A lo largo de la historia de la humanidad, pocos elementos han dejado una huella tan profunda en la civilización como el vino. Su historia en Italia, sin embargo, comienza mucho antes de que llegara a ser considerado el elixir de la cultura. Investigaciones recientes revelan que ya en el Neolítico, comunidades prehistóricas italianas recolectaban uvas silvestres, muy diferentes de las variedades cultivadas que disfrutamos hoy en día. Estas uvas, pequeñas y difíciles de cultivar, formaban parte integral de la dieta de los primeros agricultores de la región.
Un estudio detallado que analizó 1,768 semillas de uva de 25 yacimientos arqueológicos italianos abarcando un periodo de 7,000 años, ofrece nuevos insights sobre el tránsito de la vid silvestre a la domesticada. Mediante el uso de técnicas avanzadas de morfometría geométrica, los investigadores lograron identificar los momentos y lugares clave de esta evolución.

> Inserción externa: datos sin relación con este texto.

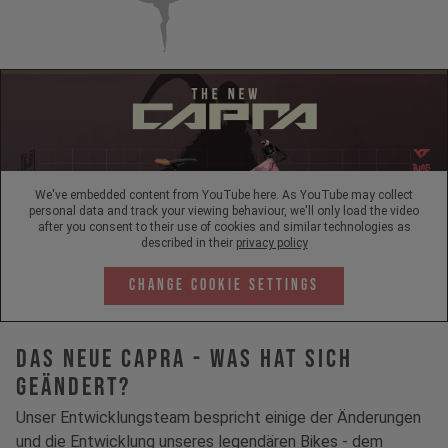
We've embedded content from YouTube here. As YouTube may collect
personal data and track your viewing behaviour, we'll only load the video
after you consent to their use of cookies and similar technologies as
described in their
privacy policy
Change Cookie Settings
Das neue Capra - Was hat sich
geändert?
Unser Entwicklungsteam bespricht einige der Änderungen
und die Entwicklung unseres legendären Bikes - dem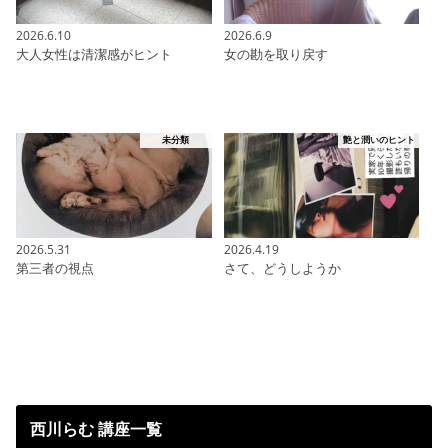
2026.6.10
2026.6.9
大人女性は清潔感がヒント
女の勘を取り戻す
未分類
艶と潤いのヒント
2026.5.31
2026.4.19
第三者の視点
さて、どうしようか
西川らむ 講座一覧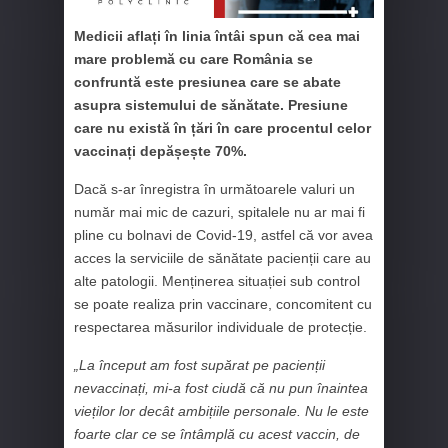
Medicii aflați în linia întâi spun că cea mai
mare problemă cu care România se
confruntă este presiunea care se abate
asupra sistemului de sănătate. Presiune
care nu există în țări în care procentul celor
vaccinați depășește 70%.
Dacă s-ar înregistra în următoarele valuri un
număr mai mic de cazuri, spitalele nu ar mai fi
pline cu bolnavi de Covid-19, astfel că vor avea
acces la serviciile de sănătate pacienții care au
alte patologii. Menținerea situației sub control
se poate realiza prin vaccinare, concomitent cu
respectarea măsurilor individuale de protecție.
„La început am fost supărat pe pacienții
nevaccinați, mi-a fost ciudă că nu pun înaintea
vieților lor decât ambițiile personale. Nu le este
foarte clar ce se întâmplă cu acest vaccin, de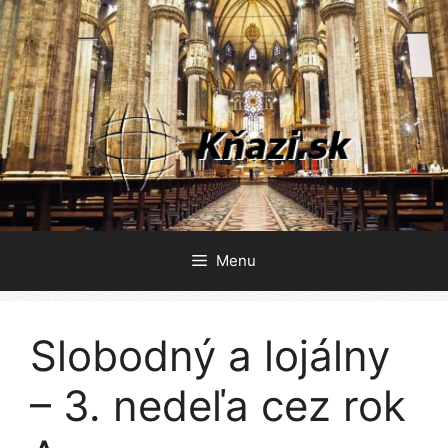
Preskočiť
na
obsah
Menu
Slobodný a lojálny
– 3. nedeľa cez rok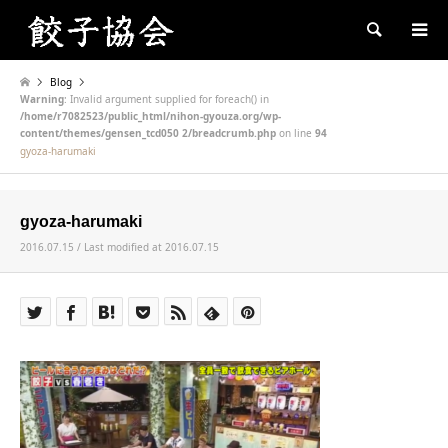
Search
Blog
Warning
: Invalid argument supplied for foreach() in
/home/r7082523/public_html/nihon-gyouza.org/wp-
content/themes/gensen_tcd050 2/breadcrumb.php
on line
94
gyoza-harumaki
gyoza-harumaki
2016.07.15 / Last modified at 2016.07.15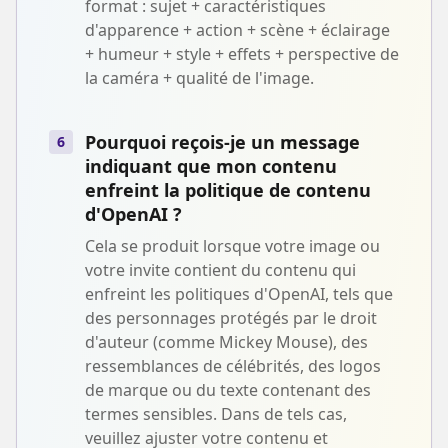
format : sujet + caractéristiques
d'apparence + action + scène + éclairage
+ humeur + style + effets + perspective de
la caméra + qualité de l'image.
Pourquoi reçois-je un message
6
indiquant que mon contenu
enfreint la politique de contenu
d'OpenAI ?
Cela se produit lorsque votre image ou
votre invite contient du contenu qui
enfreint les politiques d'OpenAI, tels que
des personnages protégés par le droit
d'auteur (comme Mickey Mouse), des
ressemblances de célébrités, des logos
de marque ou du texte contenant des
termes sensibles. Dans de tels cas,
veuillez ajuster votre contenu et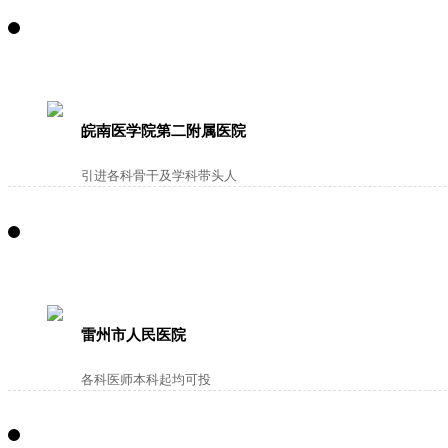
皖南医学院第二附属医院
引进各科骨干及学科带头人
雷州市人民医院
各科医师本科起均可投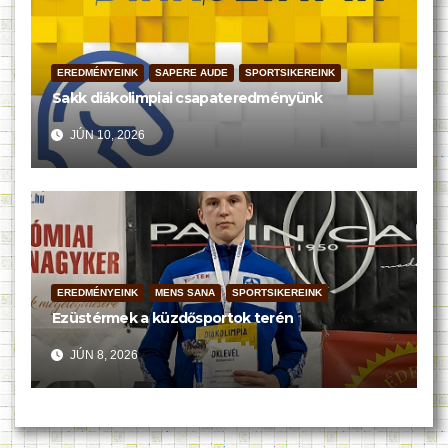
EREDMÉNYEINK
SAPERE AUDE
SPORTSIKEREINK
Sakk diákolimpiai csapateredményünk
JÚN 10, 2026
EREDMÉNYEINK
MENS SANA
SPORTSIKEREINK
Ezüstérmek a küzdősportok terén
JÚN 8, 2026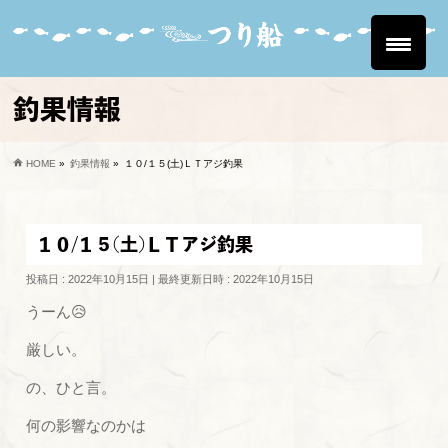
釣果情報
HOME
»
釣果情報
»
１０/１５(土)ＬＴアジ釣果
１０/１５(土)ＬＴアジ釣果
投稿日 : 2022年10月15日
最終更新日時 : 2022年10月15日
うーん😥
厳しい。
の、ひと言。
何の影響なのかは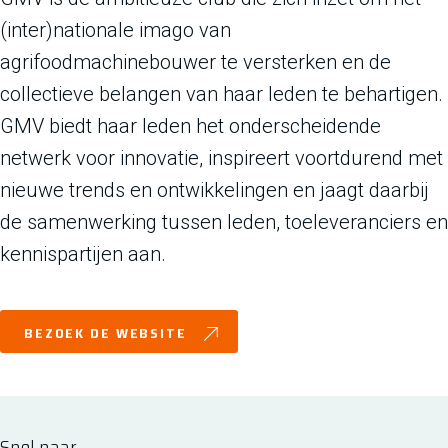
(inter)nationale imago van
agrifoodmachinebouwer te versterken en de
collectieve belangen van haar leden te behartigen.
GMV biedt haar leden het onderscheidende
netwerk voor innovatie, inspireert voortdurend met
nieuwe trends en ontwikkelingen en jaagt daarbij
de samenwerking tussen leden, toeleveranciers en
kennispartijen aan.
BEZOEK DE WEBSITE
Snel naar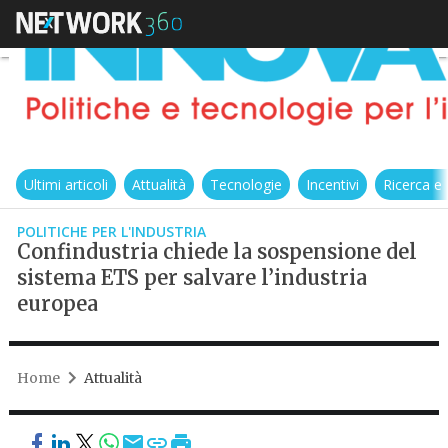
Ultimi articoli
Attualità
Tecnologie
Incentivi
Ricerca e
POLITICHE PER L'INDUSTRIA
Confindustria chiede la sospensione del
sistema ETS per salvare l’industria
europea
Home
Attualità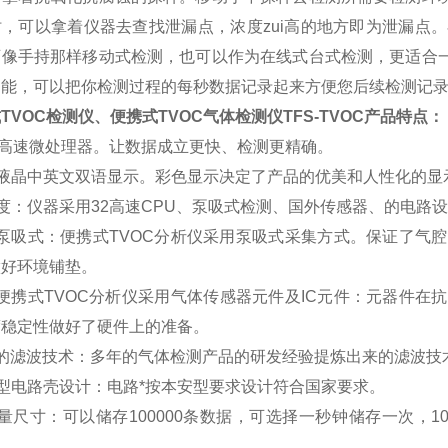
时，可以拿着仪器去查找泄漏点，浓度zui高的地方即为泄漏点
可像手持那样移动式检测，也可以作为在线式台式检测，更适合
功能，可以把你检测过程的每秒数据记录起来方便您后续检测记
TVOC检测仪、便携式TVOC气体检测仪
TFS-TVOC
产品特点
：
位高速微处理器。让数据成立更快、检测更精确。
色液晶中英文双语显示。彩色显示决定了产品的优美和人性化的显
度：仪器采用32高速CPU、泵吸式检测、国外传感器、的电路
泵吸式：便携式
TVOC
分析仪采用泵吸式采集方式。保证了气腔
做好环境铺垫。
便携
式TVOC
分析仪采用气体传感器元件及IC元件：元器件在
度稳定性做好了硬件上的准备。
）的滤波技术：多年的气体检测产品的研发经验提炼出来的滤波技
型电路壳设计：电路*按本安型要求设计符合国家要求。
量尺寸：可以储存100000条数据，可选择一秒钟储存一次，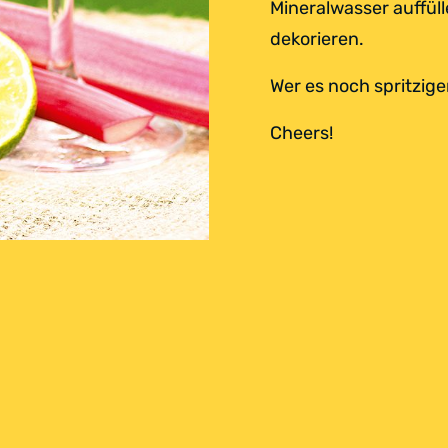
Mineralwasser auffül
dekorieren.
Wer es noch spritzig
Cheers!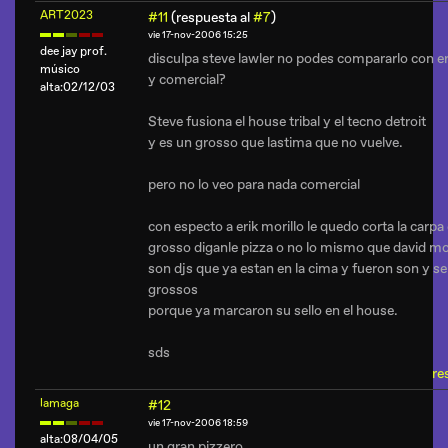
ART2023
#11
(respuesta al
#7
)
vie 17-nov-2006 15:25
dee jay prof.
disculpa steve lawler no podes compararlo con er
músico
y comercial?
alta:02/12/03
Steve fusiona el house tribal y el tecno detroit
y es un grosso que lastima que no vuelve.
pero no lo veo para nada comercial
con especto a erik morillo le quedo corta la carpa
grosso diganle pizza o no lo mismo que david mo
son djs que ya estan en la cima y fueron son y s
grossos
porque ya marcaron su sello en el house.
sds
re
lamaga
#12
vie 17-nov-2006 18:59
alta:08/04/05
un gran pizzero.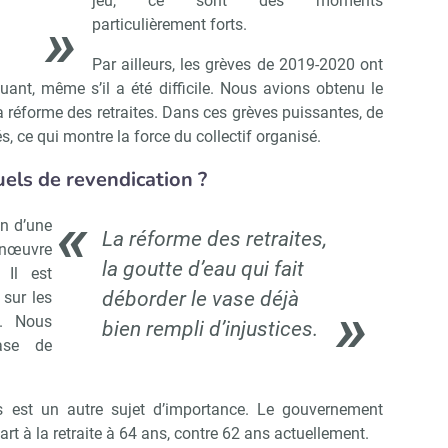
jeu, ce sont des moments
particulièrement forts.
Non merci, je reçois déjà !
Je déciderai plus tard
Par ailleurs, les grèves de 2019-2020 ont
nt, même s’il a été difficile. Nous avions obtenu le
 réforme des retraites. Dans ces grèves puissantes, de
, ce qui montre la force du collectif organisé.
uels de revendication ?
n d’une
La réforme des retraites,
anœuvre
la goutte d’eau qui fait
 Il est
déborder le vase déjà
 sur les
s. Nous
bien rempli d’injustices.
ase de
es est un autre sujet d’importance. Le gouvernement
part à la retraite à 64 ans, contre 62 ans actuellement.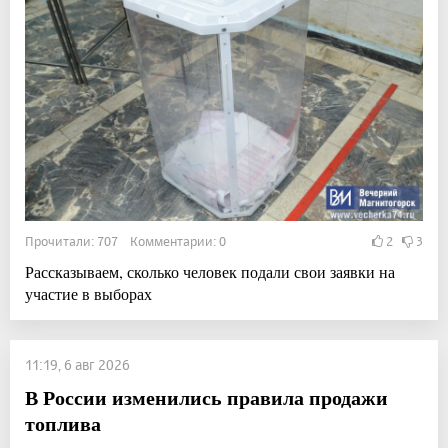
Прочитали: 707 Комментарии: 0
2
3
Рассказываем, сколько человек подали свои заявки на
участие в выборах
11:19, 6 авг 2026
В России изменились правила продажи
топлива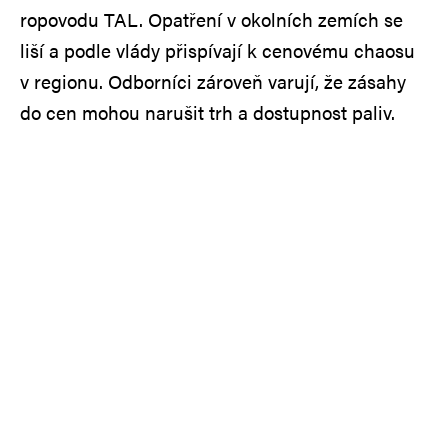
ropovodu TAL. Opatření v okolních zemích se
liší a podle vlády přispívají k cenovému chaosu
v regionu. Odborníci zároveň varují, že zásahy
do cen mohou narušit trh a dostupnost paliv.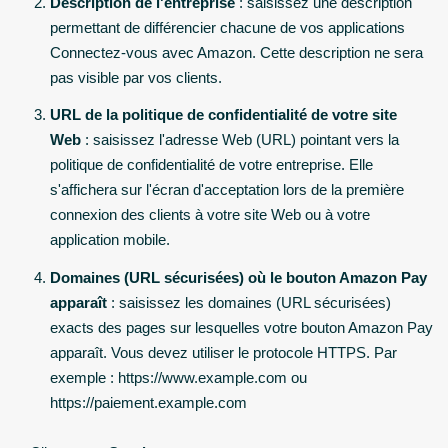
Description de l'entreprise
: saisissez une description
permettant de différencier chacune de vos applications
Connectez-vous avec Amazon. Cette description ne sera
pas visible par vos clients.
URL de la politique de confidentialité de votre site
Web
: saisissez l'adresse Web (URL) pointant vers la
politique de confidentialité de votre entreprise. Elle
s'affichera sur l'écran d'acceptation lors de la première
connexion des clients à votre site Web ou à votre
application mobile.
Domaines (URL sécurisées) où le bouton Amazon Pay
apparaît
: saisissez les domaines (URL sécurisées)
exacts des pages sur lesquelles votre bouton Amazon Pay
apparaît. Vous devez utiliser le protocole HTTPS. Par
exemple : https://www.example.com ou
https://paiement.example.com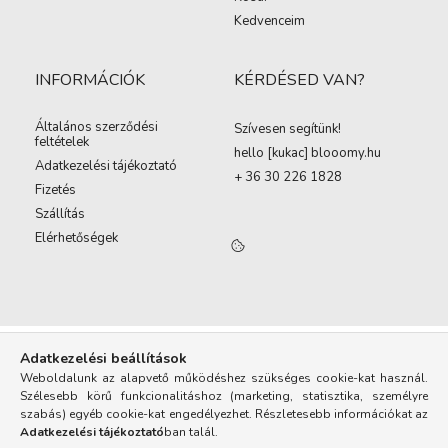
Kedvenceim
INFORMÁCIÓK
KÉRDÉSED VAN?
Általános szerződési
Szívesen segítünk!
feltételek
hello [kukac
]
blooomy.hu
Adatkezelési tájékoztató
+ 36 30 226 1828
Fizetés
Szállítás
Elérhetőségek
Adatkezelési beállítások
Weboldalunk az alapvető működéshez szükséges cookie-kat használ.
Szélesebb körű funkcionalitáshoz (marketing, statisztika, személyre
szabás) egyéb cookie-kat engedélyezhet. Részletesebb információkat az
Adatkezelési tájékoztató
ban talál.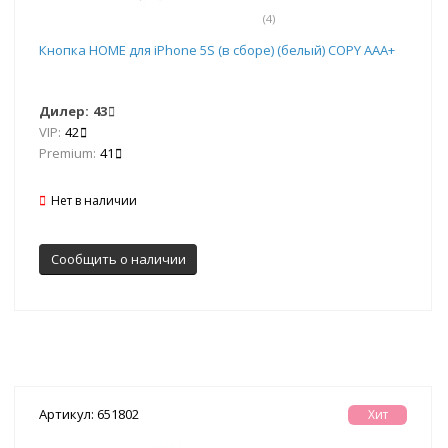
(4)
Кнопка HOME для iPhone 5S (в сборе) (белый) COPY AAA+
Дилер:
43
VIP:
42
Premium:
41
Нет в наличии
Сообщить о наличии
Артикул: 651802
Хит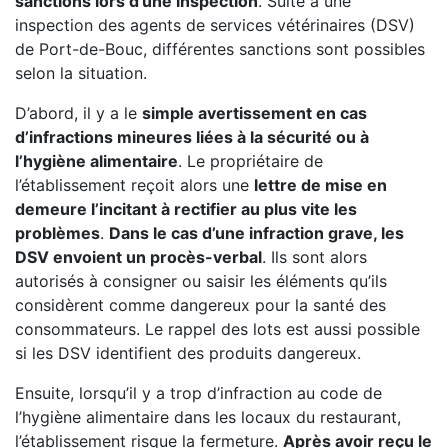
sanctions lors d’une inspection
. Suite à une
inspection des agents de services vétérinaires (DSV)
de Port-de-Bouc, différentes sanctions sont possibles
selon la situation.
D’abord, il y a le
simple avertissement en cas
d’infractions mineures liées à la sécurité ou à
l’hygiène alimentaire
. Le propriétaire de
l’établissement reçoit alors une
lettre de mise en
demeure l’incitant à rectifier au plus vite les
problèmes
.
Dans le cas d’une infraction grave, les
DSV envoient un procès-verbal
. Ils sont alors
autorisés à consigner ou saisir les éléments qu’ils
considèrent comme dangereux pour la santé des
consommateurs. Le rappel des lots est aussi possible
si les DSV identifient des produits dangereux.
Ensuite, lorsqu’il y a trop d’infraction au code de
l’hygiène alimentaire dans les locaux du restaurant,
l’établissement risque la fermeture.
Après avoir reçu le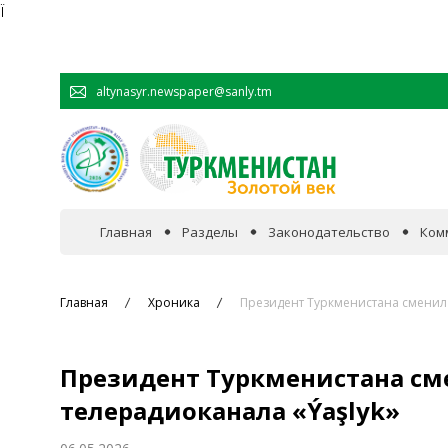
Ï
altynasyr.newspaper@sanly.tm
Главная
Разделы
Законодательство
Ком
В фокусе событий
Главная
Хроника
Президент Туркменистана сменил 
Официальная хроника
Президент Туркменистана см
Сотрудничество
телерадиоканала «Ýaşlyk»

Los hallazgos son sorprendentes: no hay evidencia de uvas domesticadas en Italia durante el Neolítico ni en el Bronce Temprano, indicando que la vid era recolectada, pero no cultivada. El cambio significativo en esta práctica no surgiría hasta el Bronce Final. El yacimiento de Sa Osa en Cerdeña se destaca como el primer lugar donde se encontraron señales claras del cultivo de uvas domesticadas, datadas entre 1300 y 1100 a.C. Las semillas encontradas allí eran notablemente alargadas y simétricas, características de las variedades seleccionadas por humanos.
Además, análisis genéticos sugieren la influencia de variedades modernas de uvas del Cáucaso, lo cual indica que el intercambio comercial pudo haber jugado un papel en la introducción de estas nuevas variedades a Italia. No solo se cultivaban las uvas, sino que también se fermentaban; evidencias en cerámicas de la misma era confirman la producción de vino, lo que sugiere que los pueblos nurágicos de Cerdeña ya dominaban técnicas avanzadas de vinificación.
Mientras la historia avanza hasta la Edad del Hierro, la domesticación de la vid alcanzó un nuevo nivel en Italia continental. En yacimientos etruscos del siglo IV a.C., la mayoría de las semillas eran de tipo doméstico, indicando que los etruscos ya cultivaban viñedos de manera sistemática y seleccionaban sus uvas con destreza. Esta evolución coincide con el crecimiento del comercio de vino hacia África del Norte, Francia y España.
Con el auge del Imperio Romano, la viticultura se expandió rápidamente por la península italiana. Los restos encontrados en yacimientos romanos muestran una predominancia de pepitas cultivadas, aunque aún se hallan semillas silvestres, probablemente usadas para la creación de nuevas variedades. Durante este periodo, el arte de la viticultura se perfeccionó y las técnicas de cultivo se volvieron más sofisticadas, dando nacimiento a un sistema agrícola maduro que sentó las bases para la viticultura contemporánea.
La investigación subraya la importancia de las pepitas de uva como cápsulas del tiempo, revelando 7,000 años de evolución agrícola. Además, permite comprender mejor cómo las sociedades antiguas se relacionaron con sus cultivos y cómo se difundieron las avanzadas tecnologías agrícolas a lo largo de las rutas comerciales. Este recorrido invita a reflexionar sobre el vino no solo como una bebida, sino como una narrativa histórica líquida que ha acompañado a la humanidad desde tiempos inmemoriales.